Um Caso Tenebroso - Cap. 1: I - OS JUDAS Pág. 9 / 249

Em primeiro lugar, não gastava um real; e depois a fortuna vinha-lhe legitimamente quer da herança do sogro, quer dos seis mil francos anuais que lhe rendia o seu lugar tanto em proventos como em vencimentos. Conquanto fosse administrador havia doze anos, e todos soubessem de onde lhe vinham as suas economias, o certo é que, quando, no princípio do Consulado, comprou uma casa de renda de cinquenta mil francos, não faltaram acusações ao antigo montanhês. A gente de Arcis Julgava-o disposto a reconquistar a consideração perdida, graças a uma grande fortuna. Infelizmente, na altura em que todos começavam a esquecê-lo, um estúpido acontecimento, envenenado pela intriga da aldeia, veio de novo reavivar a crença geral na ferocidade do seu carácter.

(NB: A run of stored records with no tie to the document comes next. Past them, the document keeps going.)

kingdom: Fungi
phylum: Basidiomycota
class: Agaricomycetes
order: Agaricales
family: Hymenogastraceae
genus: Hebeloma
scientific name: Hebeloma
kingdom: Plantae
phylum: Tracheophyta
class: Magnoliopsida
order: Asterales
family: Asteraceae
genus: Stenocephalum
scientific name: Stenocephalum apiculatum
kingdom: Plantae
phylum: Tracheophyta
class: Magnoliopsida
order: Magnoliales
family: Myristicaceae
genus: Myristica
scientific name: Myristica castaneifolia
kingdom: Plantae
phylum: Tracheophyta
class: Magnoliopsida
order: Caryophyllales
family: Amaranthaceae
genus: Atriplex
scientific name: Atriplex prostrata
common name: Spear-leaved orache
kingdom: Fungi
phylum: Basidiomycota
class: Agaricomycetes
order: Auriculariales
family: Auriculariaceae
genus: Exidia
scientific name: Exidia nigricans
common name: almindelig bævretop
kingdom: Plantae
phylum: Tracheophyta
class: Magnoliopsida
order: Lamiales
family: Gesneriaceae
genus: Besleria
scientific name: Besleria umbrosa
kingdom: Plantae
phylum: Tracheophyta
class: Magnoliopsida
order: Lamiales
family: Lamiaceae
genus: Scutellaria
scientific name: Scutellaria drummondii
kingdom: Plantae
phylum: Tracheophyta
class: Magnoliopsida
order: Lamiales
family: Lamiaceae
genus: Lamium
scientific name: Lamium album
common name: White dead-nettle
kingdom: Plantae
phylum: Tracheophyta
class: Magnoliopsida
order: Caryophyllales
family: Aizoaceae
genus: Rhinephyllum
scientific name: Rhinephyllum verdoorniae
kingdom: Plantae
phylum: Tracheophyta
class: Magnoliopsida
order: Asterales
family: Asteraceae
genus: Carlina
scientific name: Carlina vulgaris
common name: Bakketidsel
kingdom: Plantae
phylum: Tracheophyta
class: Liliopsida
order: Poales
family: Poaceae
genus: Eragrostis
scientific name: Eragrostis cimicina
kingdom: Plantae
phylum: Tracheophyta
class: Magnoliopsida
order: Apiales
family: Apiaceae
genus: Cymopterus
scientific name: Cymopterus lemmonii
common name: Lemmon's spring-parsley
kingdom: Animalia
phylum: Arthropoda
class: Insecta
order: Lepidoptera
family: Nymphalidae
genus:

Uma tarde, à saída de Troyes, na companhia de uns camponeses, entre os quais se encontrava o rendeiro de Cinq-Cygne, deixou cair um papel na estrada real. Esse rendeiro, que ia na retaguarda, baixou-se e apanhou o papel. Michu volta-se, vê o papel nas mãos do outro, saca da pistola do cinturão, arma-a e ameaça com ela o homem, que sabia ler, declarando-se pronto a estoirar-lhe os miolos caso ele se atreva a abri-lo. O acto de Michu foi tão súbito, tão violento, o metal da sua voz tão de poucos amigos, os seus olhos faiscaram de tal sorte, que toda a gente estremeceu de pânico. O rendeiro de Cinq-Cygne, claro está, era inimigo de Michu.

A Menina de Cinq-Cygne, prima dos Simeuse, só tinha agora uma propriedade, quanto lhe restava dos seus bens, e vivia no castelo de Cinq-Cygne. Não via outra coisa senão os primos, nem para outra coisa vivia senão para esses gémeos, com os quais brincara, criança, em Troyes e Gondreville. O seu único irmão, Jules de Cinq-Cygne, que emigrara antes dos Simeuse, morrera em frente de Mayence; mas, graças a um privilégio, bastante raro, e de que ainda viremos a falar, o nome de Cinq-Cygne não se extinguia à falta de linha varonil.